• _What to do_:
Report every line below that carries the word "YORK".

Excerpts from a dataset
- - -

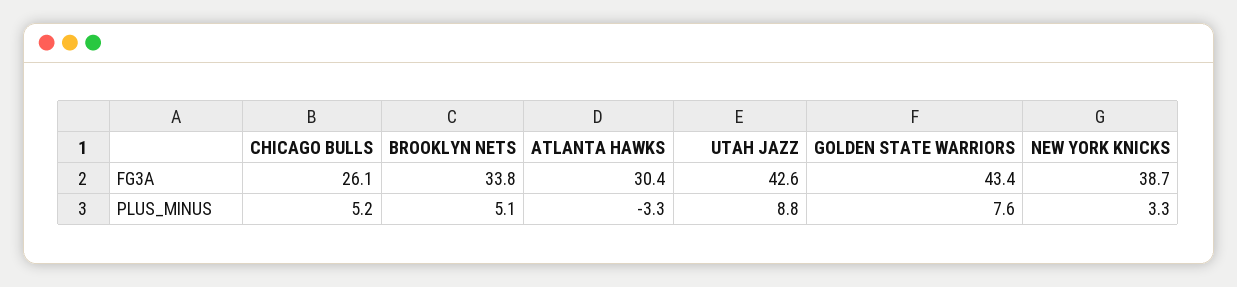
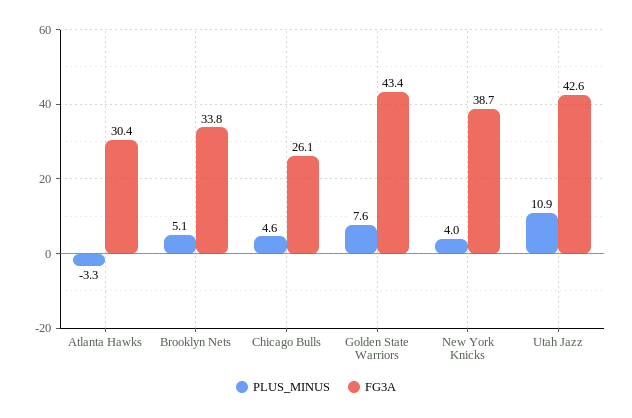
  {
    "FG3A": {
      "CHICAGO BULLS": 26.1,
      "BROOKLYN NETS": 33.8,
      "ATLANTA HAWKS": 30.4,
      "UTAH JAZZ": 42.6,
      "GOLDEN STATE WARRIORS": 43.4,
      "NEW YORK KNICKS": 38.7
    },
    "PLUS_MINUS": {
-     "CHICAGO BULLS": 5.2,
+     "CHICAGO BULLS": 4.6,
      "BROOKLYN NETS": 5.1,
      "ATLANTA HAWKS": -3.3,
-     "UTAH JAZZ": 8.8,
+     "UTAH JAZZ": 10.9,
      "GOLDEN STATE WARRIORS": 7.6,
-     "NEW YORK KNICKS": 3.3
+     "NEW YORK KNICKS": 4
    }
  }

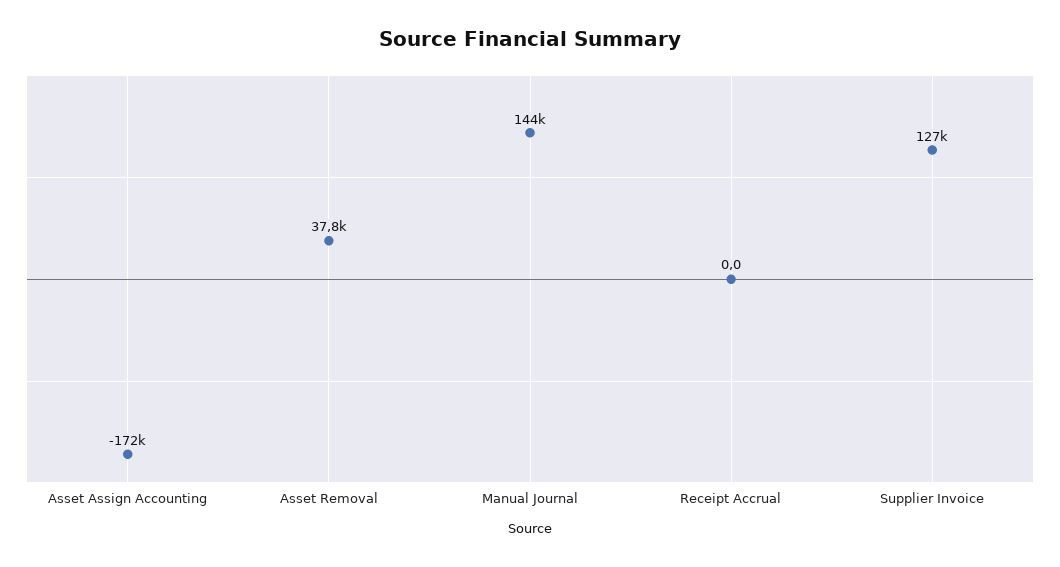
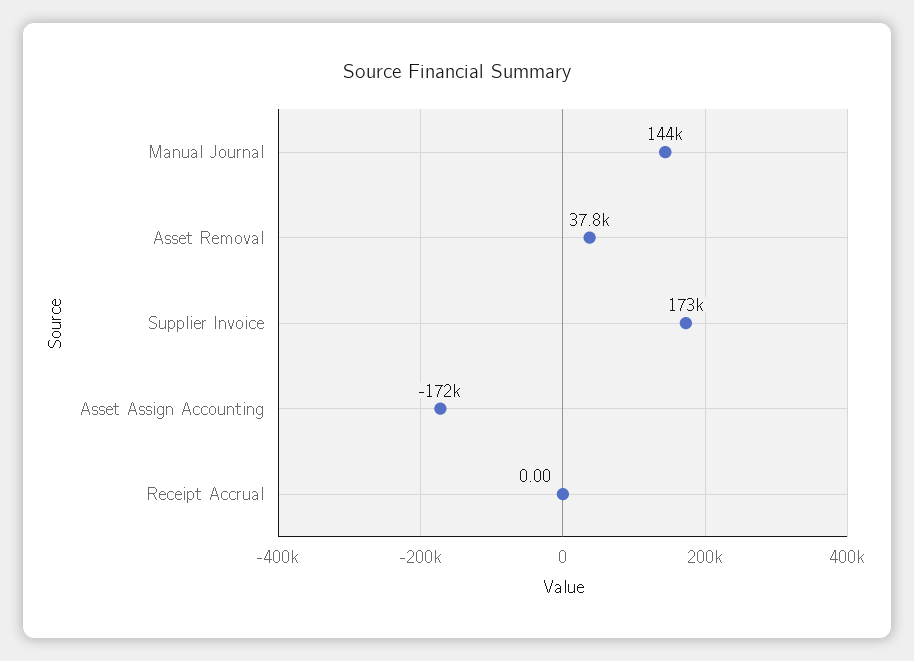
  {
    "Asset Assign Accounting": -172000,
    "Asset Removal": 37800,
    "Manual Journal": 144000,
    "Receipt Accrual": 0,
-   "Supplier Invoice": 127000
+   "Supplier Invoice": 173000
  }

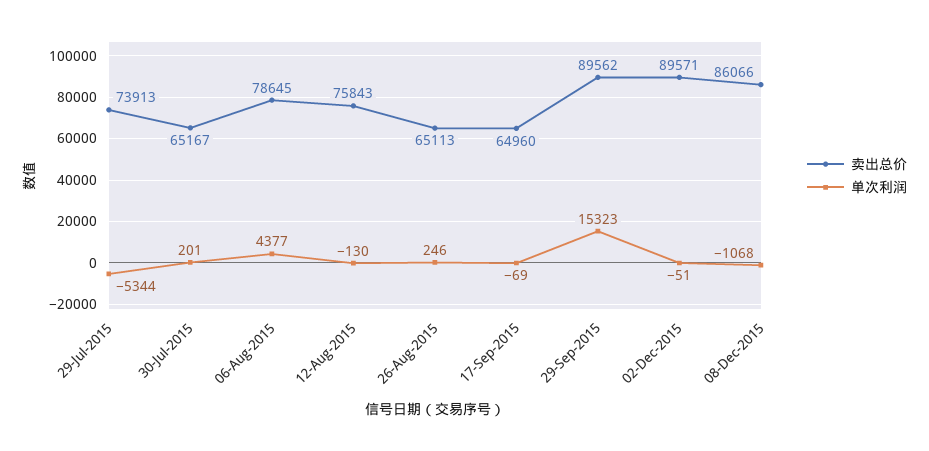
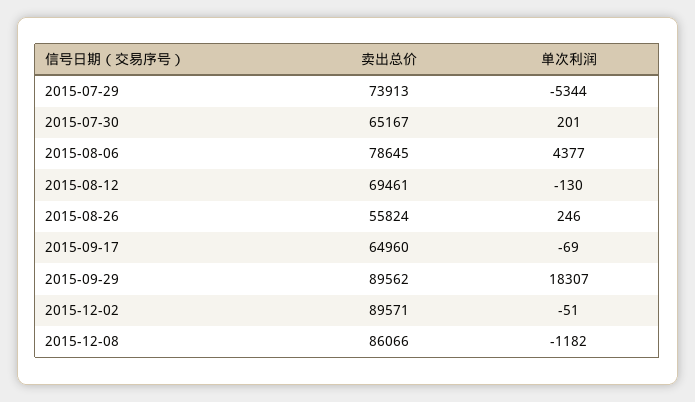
  {
    "卖出总价": {
      "29-Jul-2015": 73913,
      "30-Jul-2015": 65167,
      "06-Aug-2015": 78645,
-     "12-Aug-2015": 75843,
+     "12-Aug-2015": 69461,
-     "26-Aug-2015": 65113,
+     "26-Aug-2015": 55824,
      "17-Sep-2015": 64960,
      "29-Sep-2015": 89562,
      "02-Dec-2015": 89571,
      "08-Dec-2015": 86066
    },
    "单次利润": {
      "29-Jul-2015": -5344,
      "30-Jul-2015": 201,
      "06-Aug-2015": 4377,
      "12-Aug-2015": -130,
      "26-Aug-2015": 246,
      "17-Sep-2015": -69,
-     "29-Sep-2015": 15323,
+     "29-Sep-2015": 18307,
      "02-Dec-2015": -51,
-     "08-Dec-2015": -1068
+     "08-Dec-2015": -1182
    }
  }

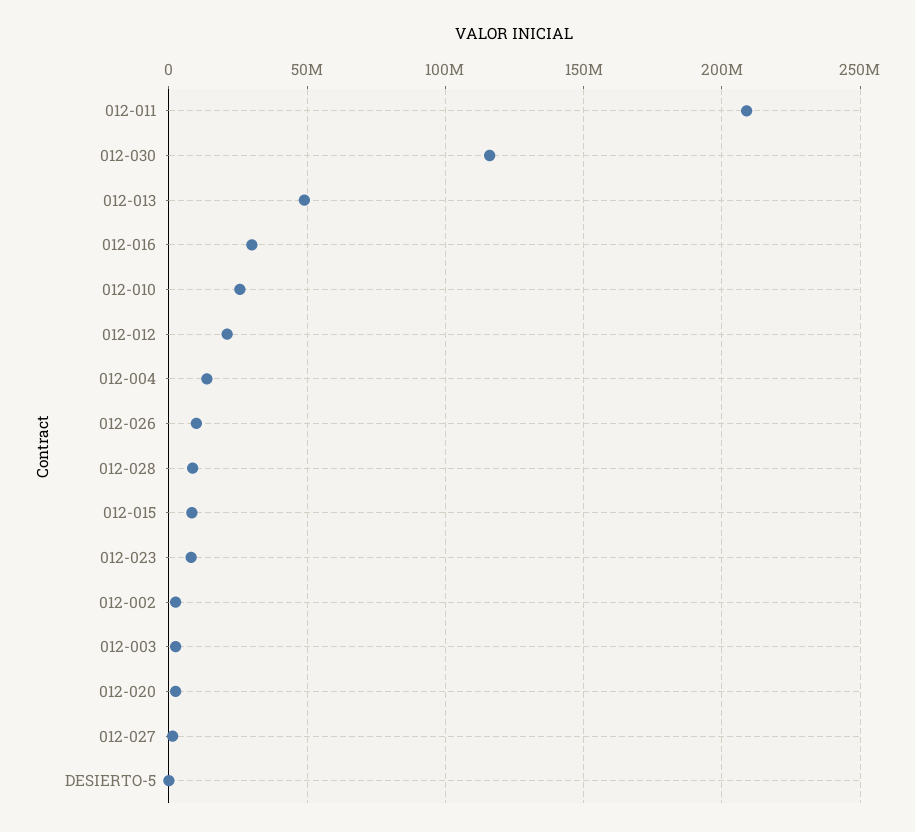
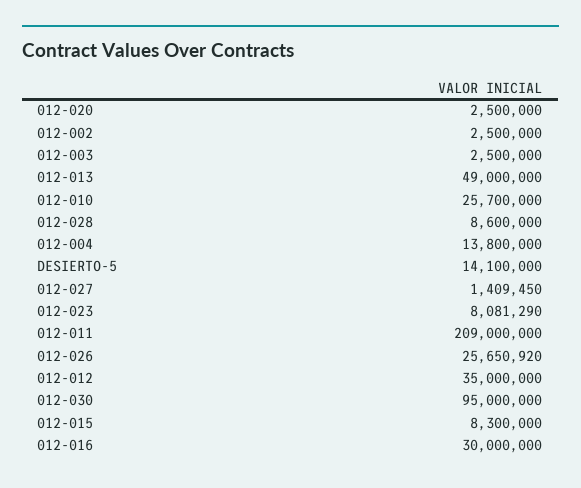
  {
    "012-011": 209000000,
-   "012-030": 115000000,
+   "012-030": 95000000,
    "012-013": 49000000,
    "012-016": 30000000,
    "012-010": 25700000,
-   "012-012": 20000000,
+   "012-012": 35000000,
    "012-004": 13800000,
-   "012-026": 10000000,
+   "012-026": 25650920,
    "012-028": 8600000,
    "012-015": 8300000,
    "012-023": 8081290,
    "012-002": 2500000,
    "012-003": 2500000,
    "012-020": 2500000,
    "012-027": 1409450,
-   "DESIERTO-5": 0
+   "DESIERTO-5": 14100000
  }

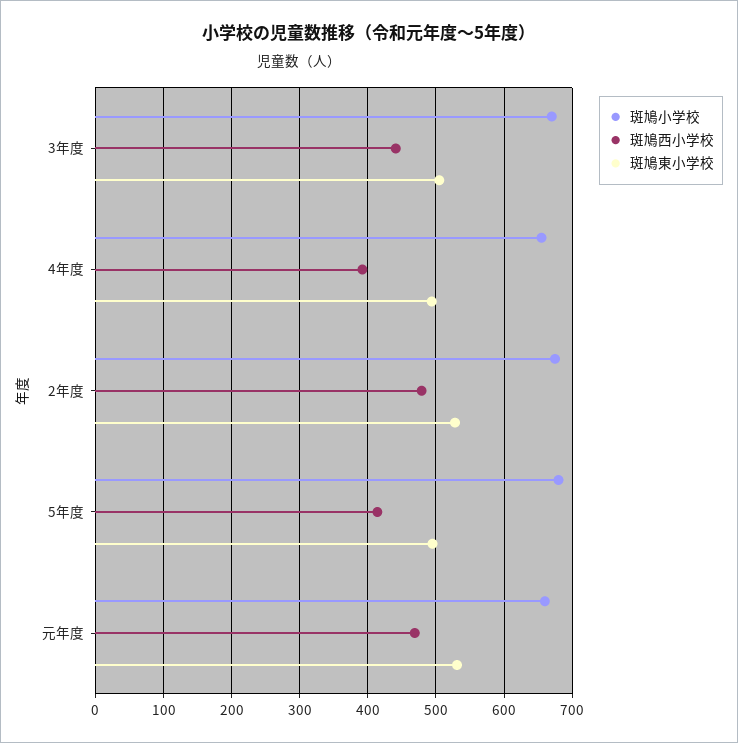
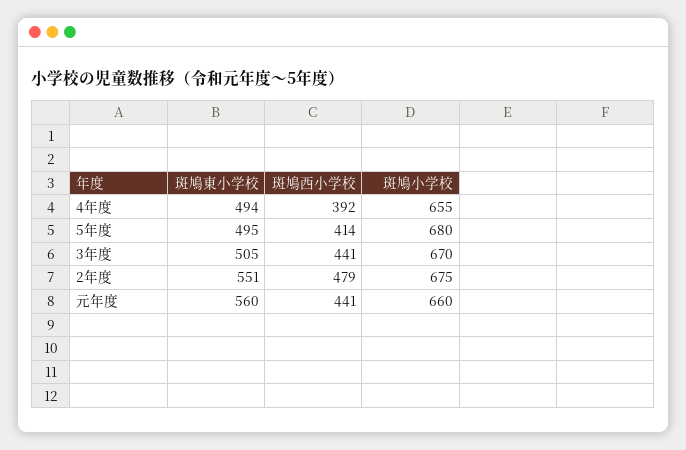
  {
    "斑鳩小学校": {
      "3年度": 670,
      "4年度": 655,
      "2年度": 675,
      "5年度": 680,
      "元年度": 660
    },
    "斑鳩西小学校": {
      "3年度": 441,
      "4年度": 392,
      "2年度": 479,
      "5年度": 414,
-     "元年度": 470
+     "元年度": 441
    },
    "斑鳩東小学校": {
      "3年度": 505,
      "4年度": 494,
-     "2年度": 530,
+     "2年度": 551,
      "5年度": 495,
-     "元年度": 530
+     "元年度": 560
    }
  }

- - -

• _Result of the task_:
      "NEW YORK KNICKS": 38.7
-     "NEW YORK KNICKS": 3.3
+     "NEW YORK KNICKS": 4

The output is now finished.